His control has been spectacular, even elite. Paddack is in the 93rd percentile in walk rate and the 85th percentile in chase rate. He’s keeping his fastball up above the zone, where batters have chased it 45% of the time (good for third-highest in MLB). He’s been pairing it with his improved curveball and solid changeup that he has kept out of the hitter’s wheelhouse so far. Opponents can’t seem to get good contact off of his non-fastballs, where they have a Well-Hit average of just .034 (also third-highest in MLB). If Paddack can keep this control while getting batters to flail at pitches out of the zone, he could be a horse for the remainder of this season and for the two years that follow.
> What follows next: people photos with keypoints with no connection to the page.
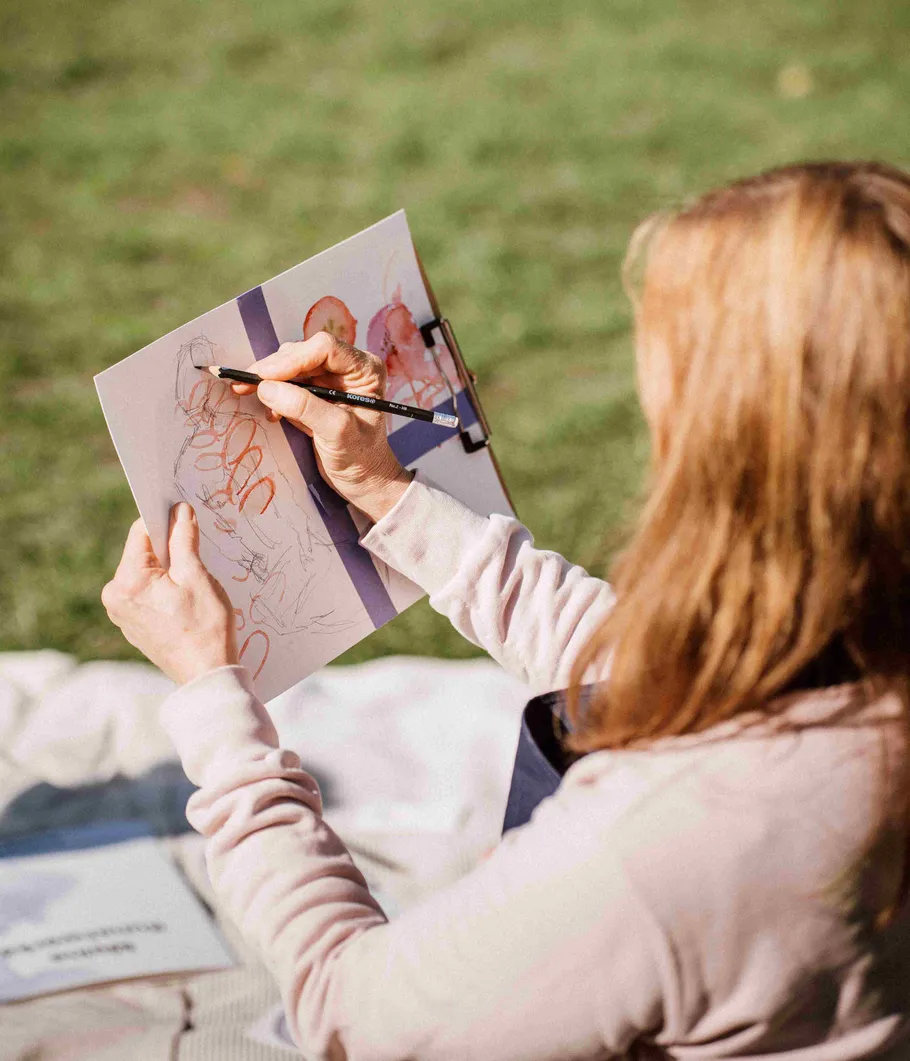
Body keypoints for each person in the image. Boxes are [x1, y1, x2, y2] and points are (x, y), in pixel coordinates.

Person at [102, 161, 910, 1060]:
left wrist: (218, 708)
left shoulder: (669, 839)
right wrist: (388, 493)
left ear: (735, 435)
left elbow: (351, 1018)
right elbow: (643, 670)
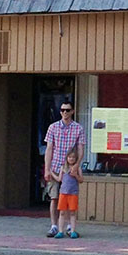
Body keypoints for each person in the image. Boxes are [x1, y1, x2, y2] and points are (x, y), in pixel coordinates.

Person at [43, 99, 85, 237]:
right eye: (62, 110)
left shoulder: (78, 128)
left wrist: (77, 165)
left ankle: (69, 226)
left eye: (67, 110)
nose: (64, 113)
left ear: (72, 111)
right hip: (56, 166)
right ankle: (54, 226)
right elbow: (49, 149)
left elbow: (80, 148)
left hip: (70, 168)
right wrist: (47, 169)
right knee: (54, 197)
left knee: (69, 197)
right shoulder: (53, 127)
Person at [52, 148, 81, 238]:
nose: (71, 159)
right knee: (62, 212)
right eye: (69, 157)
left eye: (73, 157)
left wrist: (76, 175)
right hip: (63, 193)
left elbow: (81, 180)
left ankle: (72, 231)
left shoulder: (77, 168)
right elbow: (59, 179)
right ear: (67, 158)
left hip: (73, 193)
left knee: (72, 212)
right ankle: (60, 231)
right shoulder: (63, 168)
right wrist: (52, 173)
The rotation as a whole has been a pleasant surprise. Ryan, Bundy, and Paddack have the peripheral stats to suggest their success is not a mirage, and even Bailey Ober and Chris Archer could very well continue to shove all the same. Things looked ominous when Sonny Gray, the team’s premier off-season pitching addition, went down with a sore hamstring. Who would have thought that the Twins’ rotation would go on to have the lowest ERA in baseball after that point?